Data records
-------

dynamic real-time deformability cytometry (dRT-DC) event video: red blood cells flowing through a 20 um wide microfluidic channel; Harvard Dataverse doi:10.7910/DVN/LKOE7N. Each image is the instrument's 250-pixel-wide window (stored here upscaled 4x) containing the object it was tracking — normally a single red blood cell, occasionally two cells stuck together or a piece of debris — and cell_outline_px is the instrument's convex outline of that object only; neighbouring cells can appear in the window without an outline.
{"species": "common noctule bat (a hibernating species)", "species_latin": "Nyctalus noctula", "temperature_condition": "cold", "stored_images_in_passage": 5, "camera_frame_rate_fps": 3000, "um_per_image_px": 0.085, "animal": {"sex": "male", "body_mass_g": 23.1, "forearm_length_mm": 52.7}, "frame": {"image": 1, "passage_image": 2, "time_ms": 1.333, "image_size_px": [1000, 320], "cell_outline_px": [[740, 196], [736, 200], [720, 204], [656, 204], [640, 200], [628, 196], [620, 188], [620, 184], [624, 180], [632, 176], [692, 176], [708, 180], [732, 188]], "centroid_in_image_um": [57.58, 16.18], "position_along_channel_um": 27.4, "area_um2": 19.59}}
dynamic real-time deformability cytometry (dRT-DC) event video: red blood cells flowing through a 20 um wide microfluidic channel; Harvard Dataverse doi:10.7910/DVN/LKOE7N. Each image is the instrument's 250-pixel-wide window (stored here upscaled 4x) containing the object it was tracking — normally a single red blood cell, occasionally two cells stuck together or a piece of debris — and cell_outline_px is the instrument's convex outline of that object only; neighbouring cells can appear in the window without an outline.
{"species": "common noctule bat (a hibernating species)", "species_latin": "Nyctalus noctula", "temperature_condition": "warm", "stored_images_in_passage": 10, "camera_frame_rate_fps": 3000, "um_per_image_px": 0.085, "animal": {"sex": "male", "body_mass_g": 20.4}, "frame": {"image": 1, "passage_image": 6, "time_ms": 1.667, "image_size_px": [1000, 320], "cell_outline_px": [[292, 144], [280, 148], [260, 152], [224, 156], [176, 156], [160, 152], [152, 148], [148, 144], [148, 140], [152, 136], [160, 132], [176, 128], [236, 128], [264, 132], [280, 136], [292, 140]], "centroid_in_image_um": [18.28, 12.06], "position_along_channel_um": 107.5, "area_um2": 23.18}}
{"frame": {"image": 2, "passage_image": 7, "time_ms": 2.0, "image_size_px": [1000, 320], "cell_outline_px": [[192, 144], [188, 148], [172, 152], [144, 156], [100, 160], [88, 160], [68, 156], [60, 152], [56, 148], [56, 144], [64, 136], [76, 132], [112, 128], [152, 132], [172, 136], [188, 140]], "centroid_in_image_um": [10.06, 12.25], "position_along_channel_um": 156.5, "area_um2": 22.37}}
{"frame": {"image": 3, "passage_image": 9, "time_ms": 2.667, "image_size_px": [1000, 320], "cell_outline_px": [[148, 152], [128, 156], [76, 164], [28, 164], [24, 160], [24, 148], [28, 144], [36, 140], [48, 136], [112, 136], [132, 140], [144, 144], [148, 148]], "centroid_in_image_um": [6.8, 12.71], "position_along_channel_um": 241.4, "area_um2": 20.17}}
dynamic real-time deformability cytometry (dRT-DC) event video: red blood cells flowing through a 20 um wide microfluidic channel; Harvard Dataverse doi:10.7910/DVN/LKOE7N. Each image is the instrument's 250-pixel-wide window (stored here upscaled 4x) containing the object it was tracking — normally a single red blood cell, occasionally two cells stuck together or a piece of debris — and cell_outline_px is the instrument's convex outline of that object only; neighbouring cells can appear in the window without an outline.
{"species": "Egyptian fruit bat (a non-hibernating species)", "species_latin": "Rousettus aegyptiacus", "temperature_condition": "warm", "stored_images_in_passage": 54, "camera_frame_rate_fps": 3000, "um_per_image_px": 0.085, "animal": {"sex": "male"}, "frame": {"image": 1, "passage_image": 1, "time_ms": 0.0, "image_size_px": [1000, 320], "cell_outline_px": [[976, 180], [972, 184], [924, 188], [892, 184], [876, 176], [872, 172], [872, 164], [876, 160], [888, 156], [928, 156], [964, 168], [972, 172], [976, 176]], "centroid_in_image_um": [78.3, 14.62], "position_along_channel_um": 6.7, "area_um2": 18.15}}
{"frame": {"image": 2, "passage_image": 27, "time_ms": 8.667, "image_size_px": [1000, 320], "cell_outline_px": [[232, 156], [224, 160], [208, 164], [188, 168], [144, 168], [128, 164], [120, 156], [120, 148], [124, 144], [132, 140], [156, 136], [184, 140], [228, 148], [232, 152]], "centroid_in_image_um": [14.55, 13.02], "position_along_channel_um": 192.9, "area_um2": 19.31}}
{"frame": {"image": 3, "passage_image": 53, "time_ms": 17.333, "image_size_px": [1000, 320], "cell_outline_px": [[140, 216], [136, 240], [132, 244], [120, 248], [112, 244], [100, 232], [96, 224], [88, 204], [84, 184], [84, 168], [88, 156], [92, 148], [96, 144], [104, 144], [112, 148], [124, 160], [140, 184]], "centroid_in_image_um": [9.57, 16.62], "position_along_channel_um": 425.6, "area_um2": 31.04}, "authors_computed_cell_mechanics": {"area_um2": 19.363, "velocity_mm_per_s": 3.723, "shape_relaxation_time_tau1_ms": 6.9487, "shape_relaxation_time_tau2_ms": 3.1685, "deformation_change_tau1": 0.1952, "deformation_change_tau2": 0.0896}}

-------

**Exercise aim**
Please reproduce each record precisely as written.

**Correct output**
dynamic real-time deformability cytometry (dRT-DC) event video: red blood cells flowing through a 20 um wide microfluidic channel; Harvard Dataverse doi:10.7910/DVN/LKOE7N. Each image is the instrument's 250-pixel-wide window (stored here upscaled 4x) containing the object it was tracking — normally a single red blood cell, occasionally two cells stuck together or a piece of debris — and cell_outline_px is the instrument's convex outline of that object only; neighbouring cells can appear in the window without an outline.
{"species": "common noctule bat (a hibernating species)", "species_latin": "Nyctalus noctula", "temperature_condition": "cold", "stored_images_in_passage": 5, "camera_frame_rate_fps": 3000, "um_per_image_px": 0.085, "animal": {"sex": "male", "body_mass_g": 23.1, "forearm_length_mm": 52.7}, "frame": {"image": 1, "passage_image": 2, "time_ms": 1.333, "image_size_px": [1000, 320], "cell_outline_px": [[740, 196], [736, 200], [720, 204], [656, 204], [640, 200], [628, 196], [620, 188], [620, 184], [624, 180], [632, 176], [692, 176], [708, 180], [732, 188]], "centroid_in_image_um": [57.58, 16.18], "position_along_channel_um": 27.4, "area_um2": 19.59}}
dynamic real-time deformability cytometry (dRT-DC) event video: red blood cells flowing through a 20 um wide microfluidic channel; Harvard Dataverse doi:10.7910/DVN/LKOE7N. Each image is the instrument's 250-pixel-wide window (stored here upscaled 4x) containing the object it was tracking — normally a single red blood cell, occasionally two cells stuck together or a piece of debris — and cell_outline_px is the instrument's convex outline of that object only; neighbouring cells can appear in the window without an outline.
{"species": "common noctule bat (a hibernating species)", "species_latin": "Nyctalus noctula", "temperature_condition": "warm", "stored_images_in_passage": 10, "camera_frame_rate_fps": 3000, "um_per_image_px": 0.085, "animal": {"sex": "male", "body_mass_g": 20.4}, "frame": {"image": 1, "passage_image": 6, "time_ms": 1.667, "image_size_px": [1000, 320], "cell_outline_px": [[292, 144], [280, 148], [260, 152], [224, 156], [176, 156], [160, 152], [152, 148], [148, 144], [148, 140], [152, 136], [160, 132], [176, 128], [236, 128], [264, 132], [280, 136], [292, 140]], "centroid_in_image_um": [18.28, 12.06], "position_along_channel_um": 107.5, "area_um2": 23.18}}
{"frame": {"image": 2, "passage_image": 7, "time_ms": 2.0, "image_size_px": [1000, 320], "cell_outline_px": [[192, 144], [188, 148], [172, 152], [144, 156], [100, 160], [88, 160], [68, 156], [60, 152], [56, 148], [56, 144], [64, 136], [76, 132], [112, 128], [152, 132], [172, 136], [188, 140]], "centroid_in_image_um": [10.06, 12.25], "position_along_channel_um": 156.5, "area_um2": 22.37}}
{"frame": {"image": 3, "passage_image": 9, "time_ms": 2.667, "image_size_px": [1000, 320], "cell_outline_px": [[148, 152], [128, 156], [76, 164], [28, 164], [24, 160], [24, 148], [28, 144], [36, 140], [48, 136], [112, 136], [132, 140], [144, 144], [148, 148]], "centroid_in_image_um": [6.8, 12.71], "position_along_channel_um": 241.4, "area_um2": 20.17}}
dynamic real-time deformability cytometry (dRT-DC) event video: red blood cells flowing through a 20 um wide microfluidic channel; Harvard Dataverse doi:10.7910/DVN/LKOE7N. Each image is the instrument's 250-pixel-wide window (stored here upscaled 4x) containing the object it was tracking — normally a single red blood cell, occasionally two cells stuck together or a piece of debris — and cell_outline_px is the instrument's convex outline of that object only; neighbouring cells can appear in the window without an outline.
{"species": "Egyptian fruit bat (a non-hibernating species)", "species_latin": "Rousettus aegyptiacus", "temperature_condition": "warm", "stored_images_in_passage": 54, "camera_frame_rate_fps": 3000, "um_per_image_px": 0.085, "animal": {"sex": "male"}, "frame": {"image": 1, "passage_image": 1, "time_ms": 0.0, "image_size_px": [1000, 320], "cell_outline_px": [[976, 180], [972, 184], [924, 188], [892, 184], [876, 176], [872, 172], [872, 164], [876, 160], [888, 156], [928, 156], [964, 168], [972, 172], [976, 176]], "centroid_in_image_um": [78.3, 14.62], "position_along_channel_um": 6.7, "area_um2": 18.15}}
{"frame": {"image": 2, "passage_image": 27, "time_ms": 8.667, "image_size_px": [1000, 320], "cell_outline_px": [[232, 156], [224, 160], [208, 164], [188, 168], [144, 168], [128, 164], [120, 156], [120, 148], [124, 144], [132, 140], [156, 136], [184, 140], [228, 148], [232, 152]], "centroid_in_image_um": [14.55, 13.02], "position_along_channel_um": 192.9, "area_um2": 19.31}}
{"frame": {"image": 3, "passage_image": 53, "time_ms": 17.333, "image_size_px": [1000, 320], "cell_outline_px": [[140, 216], [136, 240], [132, 244], [120, 248], [112, 244], [100, 232], [96, 224], [88, 204], [84, 184], [84, 168], [88, 156], [92, 148], [96, 144], [104, 144], [112, 148], [124, 160], [140, 184]], "centroid_in_image_um": [9.57, 16.62], "position_along_channel_um": 425.6, "area_um2": 31.04}, "authors_computed_cell_mechanics": {"area_um2": 19.363, "velocity_mm_per_s": 3.723, "shape_relaxation_time_tau1_ms": 6.9487, "shape_relaxation_time_tau2_ms": 3.1685, "deformation_change_tau1": 0.1952, "deformation_change_tau2": 0.0896}}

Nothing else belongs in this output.